Weitere Informationen

We present a systematic investigation into decoding perceived natural speech from fMRI data in a participant-limited setting. Using a publicly available dataset of eight participants (LeBel et al., 2023), we demonstrate that deep neural networks trained with a contrastive objective can effectively decode unseen natural speech by retrieving the embedding of perceived sentences from fMRI activity. We found that decoding performance directly correlates with the amount of training data available per participant. In this data regime, multi-subject training does not improve decoding accuracy compared to the single-subject approach. Additionally, training on similar or different stimuli across subjects has a negligible effect on decoding accuracy.
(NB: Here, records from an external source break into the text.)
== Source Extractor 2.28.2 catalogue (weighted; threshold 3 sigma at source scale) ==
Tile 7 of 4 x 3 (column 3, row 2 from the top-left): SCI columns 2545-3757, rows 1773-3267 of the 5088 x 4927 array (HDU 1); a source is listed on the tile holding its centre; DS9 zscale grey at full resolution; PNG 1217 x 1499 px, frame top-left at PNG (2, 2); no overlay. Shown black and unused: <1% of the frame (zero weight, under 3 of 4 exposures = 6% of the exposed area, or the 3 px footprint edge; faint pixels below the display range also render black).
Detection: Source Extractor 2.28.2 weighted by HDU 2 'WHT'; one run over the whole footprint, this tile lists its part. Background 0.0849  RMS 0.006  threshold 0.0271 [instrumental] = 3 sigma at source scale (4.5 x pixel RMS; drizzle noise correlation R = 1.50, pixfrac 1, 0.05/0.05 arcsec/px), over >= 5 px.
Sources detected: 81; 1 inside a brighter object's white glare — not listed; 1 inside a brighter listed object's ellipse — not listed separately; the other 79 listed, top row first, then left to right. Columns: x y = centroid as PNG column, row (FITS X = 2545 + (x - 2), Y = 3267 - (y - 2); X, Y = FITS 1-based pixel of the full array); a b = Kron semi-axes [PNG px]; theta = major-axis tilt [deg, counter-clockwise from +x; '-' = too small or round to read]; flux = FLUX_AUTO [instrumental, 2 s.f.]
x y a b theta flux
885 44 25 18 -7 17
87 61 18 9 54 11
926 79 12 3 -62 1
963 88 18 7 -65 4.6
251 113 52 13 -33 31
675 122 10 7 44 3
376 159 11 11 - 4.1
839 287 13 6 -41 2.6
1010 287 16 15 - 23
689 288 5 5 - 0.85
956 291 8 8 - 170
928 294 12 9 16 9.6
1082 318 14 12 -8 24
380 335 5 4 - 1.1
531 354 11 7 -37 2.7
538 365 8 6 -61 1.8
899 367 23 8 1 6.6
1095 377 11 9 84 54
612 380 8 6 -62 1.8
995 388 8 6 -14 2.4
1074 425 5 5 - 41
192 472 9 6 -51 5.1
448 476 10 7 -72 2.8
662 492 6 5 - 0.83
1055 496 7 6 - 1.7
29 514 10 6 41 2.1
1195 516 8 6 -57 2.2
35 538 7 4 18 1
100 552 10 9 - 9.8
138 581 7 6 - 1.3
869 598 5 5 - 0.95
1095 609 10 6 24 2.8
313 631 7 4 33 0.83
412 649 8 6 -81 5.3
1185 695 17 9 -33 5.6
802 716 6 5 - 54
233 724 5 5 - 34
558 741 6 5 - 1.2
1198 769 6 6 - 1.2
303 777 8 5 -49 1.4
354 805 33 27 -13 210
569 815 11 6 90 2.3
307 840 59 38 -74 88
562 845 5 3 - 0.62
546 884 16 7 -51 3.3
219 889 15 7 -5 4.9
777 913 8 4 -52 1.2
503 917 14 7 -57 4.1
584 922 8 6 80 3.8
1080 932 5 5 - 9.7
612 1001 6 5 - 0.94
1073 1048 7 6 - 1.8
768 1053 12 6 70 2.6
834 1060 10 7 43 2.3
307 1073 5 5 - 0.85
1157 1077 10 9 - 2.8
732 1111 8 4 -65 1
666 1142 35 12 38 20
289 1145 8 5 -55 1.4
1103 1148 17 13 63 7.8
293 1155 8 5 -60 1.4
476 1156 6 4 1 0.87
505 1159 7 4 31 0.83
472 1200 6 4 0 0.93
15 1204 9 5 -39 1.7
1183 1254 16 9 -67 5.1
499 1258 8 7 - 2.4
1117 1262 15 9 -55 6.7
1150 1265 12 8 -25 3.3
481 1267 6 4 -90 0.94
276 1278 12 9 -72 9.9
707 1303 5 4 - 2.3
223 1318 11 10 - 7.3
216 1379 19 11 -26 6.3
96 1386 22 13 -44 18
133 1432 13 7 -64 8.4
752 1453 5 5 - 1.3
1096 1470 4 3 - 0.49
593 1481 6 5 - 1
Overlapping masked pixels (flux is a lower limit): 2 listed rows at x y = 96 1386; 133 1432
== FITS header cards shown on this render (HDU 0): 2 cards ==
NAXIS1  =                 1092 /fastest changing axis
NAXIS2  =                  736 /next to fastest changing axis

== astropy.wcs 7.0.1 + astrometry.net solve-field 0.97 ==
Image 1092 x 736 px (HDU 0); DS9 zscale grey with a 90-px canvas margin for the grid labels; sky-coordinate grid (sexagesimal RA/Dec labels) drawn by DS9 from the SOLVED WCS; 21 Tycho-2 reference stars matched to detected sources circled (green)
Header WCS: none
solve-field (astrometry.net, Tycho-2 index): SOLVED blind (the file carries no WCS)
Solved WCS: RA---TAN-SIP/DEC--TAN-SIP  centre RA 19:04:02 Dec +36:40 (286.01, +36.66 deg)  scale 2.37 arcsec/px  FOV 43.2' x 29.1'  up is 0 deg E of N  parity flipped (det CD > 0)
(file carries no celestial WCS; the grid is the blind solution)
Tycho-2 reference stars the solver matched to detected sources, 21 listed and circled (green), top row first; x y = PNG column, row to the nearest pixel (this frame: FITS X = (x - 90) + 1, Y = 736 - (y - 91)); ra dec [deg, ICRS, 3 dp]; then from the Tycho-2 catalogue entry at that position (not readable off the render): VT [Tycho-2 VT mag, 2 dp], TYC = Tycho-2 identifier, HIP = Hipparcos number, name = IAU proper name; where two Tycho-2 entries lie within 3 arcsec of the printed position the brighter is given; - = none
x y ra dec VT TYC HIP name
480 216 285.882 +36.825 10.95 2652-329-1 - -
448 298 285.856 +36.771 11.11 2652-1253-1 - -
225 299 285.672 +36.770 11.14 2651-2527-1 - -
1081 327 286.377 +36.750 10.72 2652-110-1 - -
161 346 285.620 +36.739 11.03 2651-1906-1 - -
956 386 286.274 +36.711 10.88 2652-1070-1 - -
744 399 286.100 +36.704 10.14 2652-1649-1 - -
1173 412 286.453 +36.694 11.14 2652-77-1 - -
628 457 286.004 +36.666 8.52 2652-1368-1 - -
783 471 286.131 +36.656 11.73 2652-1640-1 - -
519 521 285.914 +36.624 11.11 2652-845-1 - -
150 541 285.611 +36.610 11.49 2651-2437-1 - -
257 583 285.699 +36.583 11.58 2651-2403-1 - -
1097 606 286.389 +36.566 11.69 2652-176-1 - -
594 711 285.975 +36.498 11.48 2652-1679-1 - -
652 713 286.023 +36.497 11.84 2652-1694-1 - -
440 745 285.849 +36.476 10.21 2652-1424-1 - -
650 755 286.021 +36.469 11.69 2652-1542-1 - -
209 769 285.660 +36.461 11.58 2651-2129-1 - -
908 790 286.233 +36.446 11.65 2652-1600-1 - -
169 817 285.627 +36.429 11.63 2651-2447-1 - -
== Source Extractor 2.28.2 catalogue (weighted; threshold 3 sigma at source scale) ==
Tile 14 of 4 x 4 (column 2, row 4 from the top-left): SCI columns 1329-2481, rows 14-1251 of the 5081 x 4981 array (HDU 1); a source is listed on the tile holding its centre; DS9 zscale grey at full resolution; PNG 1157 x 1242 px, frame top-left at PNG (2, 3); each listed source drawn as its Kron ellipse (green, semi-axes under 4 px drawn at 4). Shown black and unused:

Finally, we find that our decoders model both syntactic and semantic features, and that stories containing sentences with complex syntax or rich semantic content are more challenging to decode. While our results demonstrate the benefits of having extensive data per participant (deep phenotyping), they suggest that leveraging multi-subject data for natural speech decoding likely requires deeper phenotyping or a substantially larger cohort.